- _TASK TO CARRY OUT_
Count the lines in the material that contain the string "part", and reply with only that number.

- _SUPPLIED RECORDS_
_ _ _ _

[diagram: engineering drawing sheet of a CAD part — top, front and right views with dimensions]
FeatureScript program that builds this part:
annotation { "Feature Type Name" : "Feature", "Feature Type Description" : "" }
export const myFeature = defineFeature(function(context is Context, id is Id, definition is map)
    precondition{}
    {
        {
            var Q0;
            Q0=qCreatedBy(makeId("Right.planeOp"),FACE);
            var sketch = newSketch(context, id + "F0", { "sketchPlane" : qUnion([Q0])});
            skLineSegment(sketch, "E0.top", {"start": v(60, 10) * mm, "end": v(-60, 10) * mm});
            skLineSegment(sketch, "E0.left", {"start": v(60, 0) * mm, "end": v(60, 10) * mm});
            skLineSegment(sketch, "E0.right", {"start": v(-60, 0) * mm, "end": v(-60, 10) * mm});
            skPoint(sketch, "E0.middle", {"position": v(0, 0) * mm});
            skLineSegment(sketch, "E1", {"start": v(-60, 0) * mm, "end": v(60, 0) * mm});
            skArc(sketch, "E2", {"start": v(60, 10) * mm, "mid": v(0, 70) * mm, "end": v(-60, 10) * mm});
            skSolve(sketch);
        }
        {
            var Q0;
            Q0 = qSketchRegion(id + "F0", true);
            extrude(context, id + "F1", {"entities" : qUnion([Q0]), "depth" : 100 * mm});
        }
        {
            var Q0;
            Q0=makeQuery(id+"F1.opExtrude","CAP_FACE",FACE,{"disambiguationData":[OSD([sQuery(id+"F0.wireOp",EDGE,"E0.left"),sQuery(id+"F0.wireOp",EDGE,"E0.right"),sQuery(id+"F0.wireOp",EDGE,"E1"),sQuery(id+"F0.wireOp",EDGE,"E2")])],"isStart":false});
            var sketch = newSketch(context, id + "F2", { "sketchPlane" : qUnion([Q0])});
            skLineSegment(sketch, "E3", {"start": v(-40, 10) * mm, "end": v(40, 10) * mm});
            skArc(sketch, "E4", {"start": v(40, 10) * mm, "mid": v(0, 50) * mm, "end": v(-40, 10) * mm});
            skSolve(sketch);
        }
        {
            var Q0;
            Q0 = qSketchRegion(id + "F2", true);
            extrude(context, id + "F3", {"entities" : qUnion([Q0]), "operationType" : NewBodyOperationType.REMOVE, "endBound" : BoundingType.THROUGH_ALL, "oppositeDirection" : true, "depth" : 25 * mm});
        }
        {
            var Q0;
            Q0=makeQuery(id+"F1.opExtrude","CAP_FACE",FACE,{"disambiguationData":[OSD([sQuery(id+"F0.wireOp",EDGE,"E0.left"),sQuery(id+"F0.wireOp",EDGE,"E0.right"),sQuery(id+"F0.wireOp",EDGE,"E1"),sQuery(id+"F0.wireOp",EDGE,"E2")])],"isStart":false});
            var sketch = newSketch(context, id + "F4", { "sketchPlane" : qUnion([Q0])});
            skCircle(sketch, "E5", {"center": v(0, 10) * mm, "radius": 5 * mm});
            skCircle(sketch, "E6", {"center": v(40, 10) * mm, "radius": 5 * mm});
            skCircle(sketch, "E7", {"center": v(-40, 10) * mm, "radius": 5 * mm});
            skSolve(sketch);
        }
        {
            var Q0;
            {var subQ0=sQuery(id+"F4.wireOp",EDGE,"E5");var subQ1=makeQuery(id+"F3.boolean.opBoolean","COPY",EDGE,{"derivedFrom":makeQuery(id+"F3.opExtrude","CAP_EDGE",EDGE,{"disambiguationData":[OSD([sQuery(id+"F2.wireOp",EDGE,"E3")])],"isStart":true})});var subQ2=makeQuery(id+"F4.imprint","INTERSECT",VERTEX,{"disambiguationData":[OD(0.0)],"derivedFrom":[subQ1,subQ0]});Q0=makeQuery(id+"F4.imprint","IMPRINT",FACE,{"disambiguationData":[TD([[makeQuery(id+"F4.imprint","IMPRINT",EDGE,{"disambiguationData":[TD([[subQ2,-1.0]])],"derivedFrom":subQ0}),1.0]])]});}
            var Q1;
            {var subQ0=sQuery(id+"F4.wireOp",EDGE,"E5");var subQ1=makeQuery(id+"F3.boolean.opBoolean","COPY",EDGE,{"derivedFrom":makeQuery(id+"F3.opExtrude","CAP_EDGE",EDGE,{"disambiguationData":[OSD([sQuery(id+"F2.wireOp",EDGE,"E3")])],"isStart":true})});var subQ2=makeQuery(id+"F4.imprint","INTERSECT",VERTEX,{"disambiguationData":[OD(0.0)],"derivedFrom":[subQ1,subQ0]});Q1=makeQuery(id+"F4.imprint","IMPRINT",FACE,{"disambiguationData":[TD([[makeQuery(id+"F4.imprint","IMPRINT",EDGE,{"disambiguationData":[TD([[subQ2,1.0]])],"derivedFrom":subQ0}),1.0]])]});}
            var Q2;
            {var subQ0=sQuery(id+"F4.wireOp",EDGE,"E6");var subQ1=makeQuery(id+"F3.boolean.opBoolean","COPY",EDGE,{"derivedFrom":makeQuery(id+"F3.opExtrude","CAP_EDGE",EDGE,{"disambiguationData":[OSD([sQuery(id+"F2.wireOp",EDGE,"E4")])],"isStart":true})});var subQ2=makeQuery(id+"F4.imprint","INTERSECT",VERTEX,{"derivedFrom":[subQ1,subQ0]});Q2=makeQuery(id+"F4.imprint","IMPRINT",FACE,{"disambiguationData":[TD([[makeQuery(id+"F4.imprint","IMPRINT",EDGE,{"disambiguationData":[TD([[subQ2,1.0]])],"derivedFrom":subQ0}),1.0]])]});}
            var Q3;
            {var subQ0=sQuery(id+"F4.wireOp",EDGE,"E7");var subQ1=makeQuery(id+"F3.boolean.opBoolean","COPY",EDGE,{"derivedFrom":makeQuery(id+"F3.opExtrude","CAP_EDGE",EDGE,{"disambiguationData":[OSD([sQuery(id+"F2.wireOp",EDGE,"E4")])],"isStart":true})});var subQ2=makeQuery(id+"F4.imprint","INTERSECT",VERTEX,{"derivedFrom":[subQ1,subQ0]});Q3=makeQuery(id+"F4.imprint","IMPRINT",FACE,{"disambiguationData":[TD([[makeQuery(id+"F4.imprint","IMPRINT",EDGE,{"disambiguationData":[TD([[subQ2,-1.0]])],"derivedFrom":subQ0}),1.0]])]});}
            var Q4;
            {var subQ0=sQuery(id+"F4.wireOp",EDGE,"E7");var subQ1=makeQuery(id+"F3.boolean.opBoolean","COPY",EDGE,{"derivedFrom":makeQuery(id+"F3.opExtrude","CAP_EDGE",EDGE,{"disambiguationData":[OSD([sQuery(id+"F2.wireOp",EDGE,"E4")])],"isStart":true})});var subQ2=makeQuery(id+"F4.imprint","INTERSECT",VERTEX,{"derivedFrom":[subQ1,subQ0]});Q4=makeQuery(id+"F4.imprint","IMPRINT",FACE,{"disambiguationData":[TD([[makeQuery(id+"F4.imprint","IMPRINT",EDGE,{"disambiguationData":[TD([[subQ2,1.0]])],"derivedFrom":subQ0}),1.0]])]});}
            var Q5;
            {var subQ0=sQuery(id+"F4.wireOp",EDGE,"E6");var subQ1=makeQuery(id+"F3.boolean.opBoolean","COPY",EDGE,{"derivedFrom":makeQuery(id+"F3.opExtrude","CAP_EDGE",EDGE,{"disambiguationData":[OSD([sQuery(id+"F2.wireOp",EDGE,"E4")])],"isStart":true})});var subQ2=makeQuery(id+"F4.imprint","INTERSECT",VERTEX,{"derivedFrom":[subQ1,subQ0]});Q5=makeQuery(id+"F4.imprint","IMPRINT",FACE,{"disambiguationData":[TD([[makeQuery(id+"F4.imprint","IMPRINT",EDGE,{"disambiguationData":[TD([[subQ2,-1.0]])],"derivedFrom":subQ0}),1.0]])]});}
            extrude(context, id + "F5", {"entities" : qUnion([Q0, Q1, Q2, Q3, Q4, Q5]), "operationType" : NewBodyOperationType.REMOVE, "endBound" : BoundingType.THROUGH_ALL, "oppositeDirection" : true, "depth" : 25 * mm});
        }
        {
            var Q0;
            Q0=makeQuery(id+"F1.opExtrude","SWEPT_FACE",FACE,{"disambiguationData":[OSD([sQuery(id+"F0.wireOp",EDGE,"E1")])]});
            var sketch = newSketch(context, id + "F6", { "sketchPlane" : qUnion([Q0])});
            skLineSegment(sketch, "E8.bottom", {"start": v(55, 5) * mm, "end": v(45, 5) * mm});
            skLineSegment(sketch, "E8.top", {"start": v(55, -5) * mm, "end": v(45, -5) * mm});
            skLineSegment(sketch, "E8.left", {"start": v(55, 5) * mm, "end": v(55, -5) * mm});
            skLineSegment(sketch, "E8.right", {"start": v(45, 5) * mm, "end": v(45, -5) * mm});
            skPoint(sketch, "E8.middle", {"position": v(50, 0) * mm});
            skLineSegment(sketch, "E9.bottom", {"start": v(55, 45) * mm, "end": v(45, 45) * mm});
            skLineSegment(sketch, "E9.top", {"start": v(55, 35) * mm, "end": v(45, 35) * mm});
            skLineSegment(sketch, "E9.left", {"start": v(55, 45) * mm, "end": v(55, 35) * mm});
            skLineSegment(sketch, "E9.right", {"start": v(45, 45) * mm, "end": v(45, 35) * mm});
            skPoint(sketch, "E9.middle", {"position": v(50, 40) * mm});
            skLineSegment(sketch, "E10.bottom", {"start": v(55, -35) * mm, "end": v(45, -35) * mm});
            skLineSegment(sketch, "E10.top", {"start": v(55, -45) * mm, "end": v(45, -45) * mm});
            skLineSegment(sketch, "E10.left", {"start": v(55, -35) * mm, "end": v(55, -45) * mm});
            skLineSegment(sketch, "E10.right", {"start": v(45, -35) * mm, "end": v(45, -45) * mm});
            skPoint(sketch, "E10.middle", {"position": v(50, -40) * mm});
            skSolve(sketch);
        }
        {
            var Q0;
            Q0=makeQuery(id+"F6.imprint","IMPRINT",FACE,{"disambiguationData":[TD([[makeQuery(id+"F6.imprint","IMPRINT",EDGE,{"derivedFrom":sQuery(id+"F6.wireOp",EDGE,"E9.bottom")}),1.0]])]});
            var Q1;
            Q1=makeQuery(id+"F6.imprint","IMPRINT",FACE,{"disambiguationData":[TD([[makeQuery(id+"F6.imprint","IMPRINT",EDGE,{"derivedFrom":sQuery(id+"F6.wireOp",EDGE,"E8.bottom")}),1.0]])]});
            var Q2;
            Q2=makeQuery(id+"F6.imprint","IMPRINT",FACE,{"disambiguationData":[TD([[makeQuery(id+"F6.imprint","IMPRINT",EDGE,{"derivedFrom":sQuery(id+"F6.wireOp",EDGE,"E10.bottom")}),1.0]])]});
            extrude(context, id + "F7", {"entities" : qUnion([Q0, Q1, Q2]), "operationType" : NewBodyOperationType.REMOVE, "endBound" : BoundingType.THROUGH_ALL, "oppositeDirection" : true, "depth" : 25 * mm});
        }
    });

_ _ _ _

- _PROBLEM SOLUTION_
2